De nombreux facteurs s'ajoutent à ceux qui viennent d'être examinés pour expliquer et justifier que les records actuels seront battus. En particulier, le désir et l'ardente volonté, pour le champion, de connaître la limite de ses propres forces ! Mais encore, ne faut-il pas s'attendre à voir surgir des talents exceptionnels de ces millions d'hommes qui découvrent le sport, en reconquérant leur indépendance et leur liberté ? De tous ces croisements de races, de toutes ces énergies qui naissent, des individus particulièrement doués par la nature peuvent porter le record du saut en hauteur à 2 m 40, voire 2 m 50... Il n'y a pas de limite.
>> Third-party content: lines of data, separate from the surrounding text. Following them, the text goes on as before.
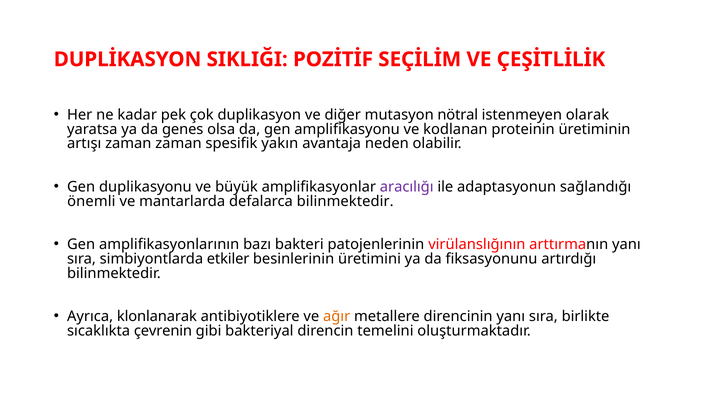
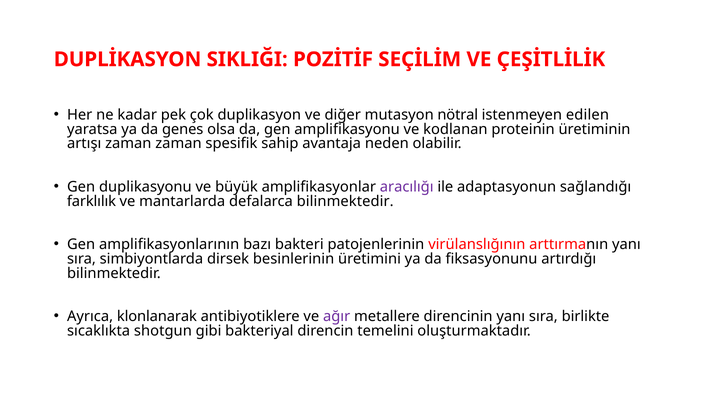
olarak: olarak -> edilen
yakın: yakın -> sahip
önemli: önemli -> farklılık
etkiler: etkiler -> dirsek
ağır colour: orange -> purple
çevrenin: çevrenin -> shotgun
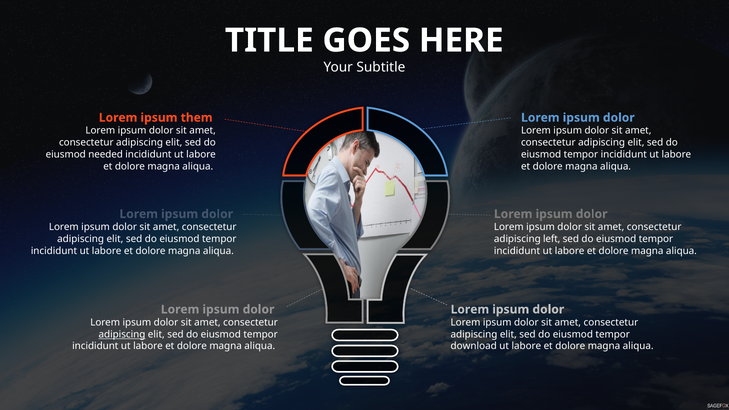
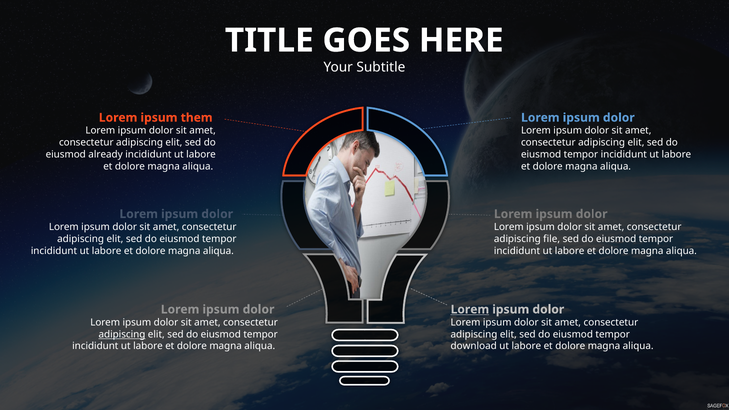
needed: needed -> already
left: left -> file
Lorem at (470, 309) underline: none -> present
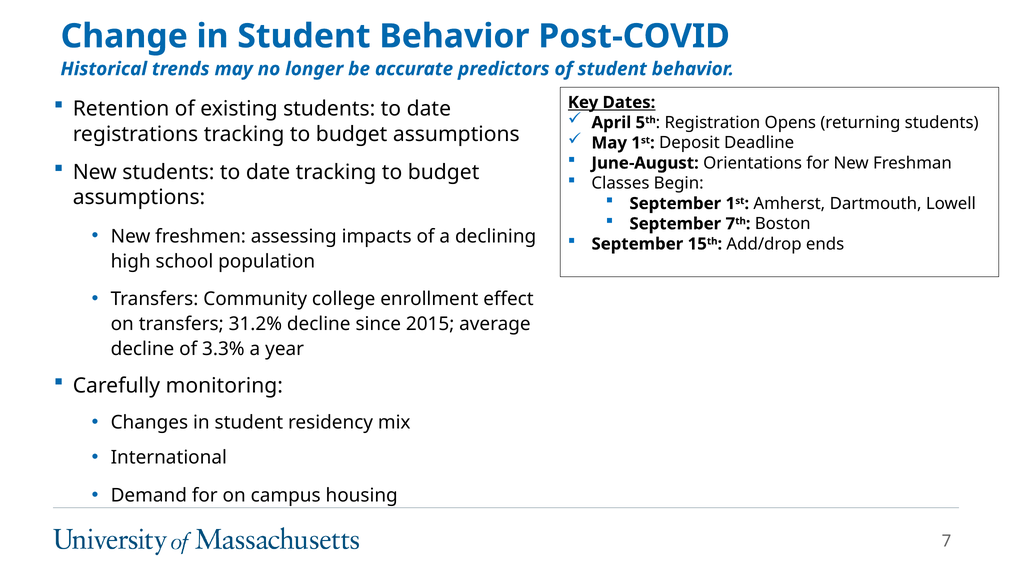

Prenons le cas, par exemple, d'un sauteur comme l'Américain Davis, vainqueur aux Jeux Olympiques d'Helsinki en 1952, avec 2 m 12. Sa taille était de 2 m 04, et imaginons un instant qu'il saute comme Brumel 43 cm de plus que sa taille, nous arrivons à... 2 m 47 !

R. CHANON et M. BAQUET.

(1) Précisons que cette étude s'arrête à octobre 1963. Nous avons néanmoins jugé qu'elle présentait un grand intérêt ne serait-ce que par son caractère prophétique quant aux nouvelles pistes (tartan et autres) entrées depuis quelque temps en usage un peu partout dans le monde. Ajoutons que, récemment, un jeune Américain du nom de Niemand a défrayé la chronique sportive en franchissant 2,19 m de la façon suivante : après un élan terminé par une " roue " de gymnaste, il plonge par-dessus la barre. Niemand assure être en mesure de sauter dès cet été... 2,28 m. Nous attendons avec intérêt la réaction de la Fédération Internationale en cette année olympique...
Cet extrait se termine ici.